PASSAGE FOR REVIEW:
Studio album by Ramsey Lewis
- Released: 1983
- Studio: CBS Recording Studios, New York, NY PS Studios, Chicago, IL
- Genre: Jazz
- Length: 43:57
- Label: Columbia
- Producer: George Butler (Exec.), Ramsey Lewis

Ramsey Lewis chronology
| Chance Encounter (1982) | Les Fleurs (1983) | The Two of Us (1984) |

= Les Fleurs (album) =

Les Fleurs is a studio album by American jazz pianist Ramsey Lewis released in 1983 on Columbia Records. The album peaked at No. 10 on the Billboard Jazz Albums chart and No. 32 on the Billboard Traditional Jazz Albums chart.

==Covers==
Lewis covered Stevie Wonder's "Superwoman (Where Were You When I Needed You)", "A House Is Not a Home" by Brook Benton, Prelude, Op. 28, No. 4 (Chopin) as "Essence of Love", Olivia Newton-John's "Physical", the title track sung by Minnie Riperton (in a 1969 re-recording of the title song, originally debuted by Ramsey on his 1968 album "Maiden Voyage"), and "Reasons" by Earth, Wind & Fire on the album.

TRY IT: Reproduce the article on the album Les Fleurs in full, word for word, from its first line to its last.

DATA RECORDS:
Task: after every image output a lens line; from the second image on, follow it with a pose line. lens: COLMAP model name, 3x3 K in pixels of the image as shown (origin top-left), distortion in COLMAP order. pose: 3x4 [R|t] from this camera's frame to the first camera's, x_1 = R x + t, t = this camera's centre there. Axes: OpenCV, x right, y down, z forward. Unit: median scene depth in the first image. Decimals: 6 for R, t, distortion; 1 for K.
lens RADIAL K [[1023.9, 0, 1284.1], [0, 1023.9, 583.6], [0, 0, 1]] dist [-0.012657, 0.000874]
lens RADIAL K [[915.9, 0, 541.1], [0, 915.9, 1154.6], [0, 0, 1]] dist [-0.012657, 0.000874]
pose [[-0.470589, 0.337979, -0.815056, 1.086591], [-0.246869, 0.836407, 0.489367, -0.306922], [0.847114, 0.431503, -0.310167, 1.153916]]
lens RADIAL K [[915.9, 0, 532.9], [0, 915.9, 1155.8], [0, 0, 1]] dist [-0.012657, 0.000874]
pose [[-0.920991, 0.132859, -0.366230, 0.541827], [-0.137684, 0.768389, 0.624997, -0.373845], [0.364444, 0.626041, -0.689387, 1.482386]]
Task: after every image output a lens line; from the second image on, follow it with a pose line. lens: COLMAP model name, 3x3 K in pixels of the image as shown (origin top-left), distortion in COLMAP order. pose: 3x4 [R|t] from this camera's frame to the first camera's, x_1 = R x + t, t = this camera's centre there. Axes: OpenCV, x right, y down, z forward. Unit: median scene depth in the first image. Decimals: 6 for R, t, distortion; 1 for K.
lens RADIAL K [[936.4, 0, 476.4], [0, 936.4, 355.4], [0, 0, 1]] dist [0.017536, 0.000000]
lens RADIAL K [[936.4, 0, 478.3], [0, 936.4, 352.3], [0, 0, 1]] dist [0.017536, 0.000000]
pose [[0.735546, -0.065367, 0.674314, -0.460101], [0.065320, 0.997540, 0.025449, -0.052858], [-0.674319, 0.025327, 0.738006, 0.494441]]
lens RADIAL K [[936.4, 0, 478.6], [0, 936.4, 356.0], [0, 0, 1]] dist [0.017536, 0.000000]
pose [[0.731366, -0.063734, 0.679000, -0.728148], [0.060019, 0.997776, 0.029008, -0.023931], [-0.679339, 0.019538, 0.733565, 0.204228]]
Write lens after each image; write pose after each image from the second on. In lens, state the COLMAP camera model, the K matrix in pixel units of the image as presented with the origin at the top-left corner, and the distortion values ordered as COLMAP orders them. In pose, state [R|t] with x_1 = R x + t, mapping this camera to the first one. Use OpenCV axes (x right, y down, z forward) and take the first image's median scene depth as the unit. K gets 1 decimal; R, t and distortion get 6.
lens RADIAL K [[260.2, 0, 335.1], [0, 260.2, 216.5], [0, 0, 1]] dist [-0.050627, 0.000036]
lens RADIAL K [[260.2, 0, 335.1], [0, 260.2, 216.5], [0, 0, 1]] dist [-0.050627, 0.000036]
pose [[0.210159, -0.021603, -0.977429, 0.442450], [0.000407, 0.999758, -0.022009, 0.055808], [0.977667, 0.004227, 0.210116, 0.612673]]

ANSWER TO THIS EXERCISE:
Studio album by Ramsey Lewis
- Released: 1983
- Studio: CBS Recording Studios, New York, NY PS Studios, Chicago, IL
- Genre: Jazz
- Length: 43:57
- Label: Columbia
- Producer: George Butler (Exec.), Ramsey Lewis

Ramsey Lewis chronology
| Chance Encounter (1982) | Les Fleurs (1983) | The Two of Us (1984) |

= Les Fleurs (album) =

Les Fleurs is a studio album by American jazz pianist Ramsey Lewis released in 1983 on Columbia Records. The album peaked at No. 10 on the Billboard Jazz Albums chart and No. 32 on the Billboard Traditional Jazz Albums chart.

==Covers==
Lewis covered Stevie Wonder's "Superwoman (Where Were You When I Needed You)", "A House Is Not a Home" by Brook Benton, Prelude, Op. 28, No. 4 (Chopin) as "Essence of Love", Olivia Newton-John's "Physical", the title track sung by Minnie Riperton (in a 1969 re-recording of the title song, originally debuted by Ramsey on his 1968 album "Maiden Voyage"), and "Reasons" by Earth, Wind & Fire on the album.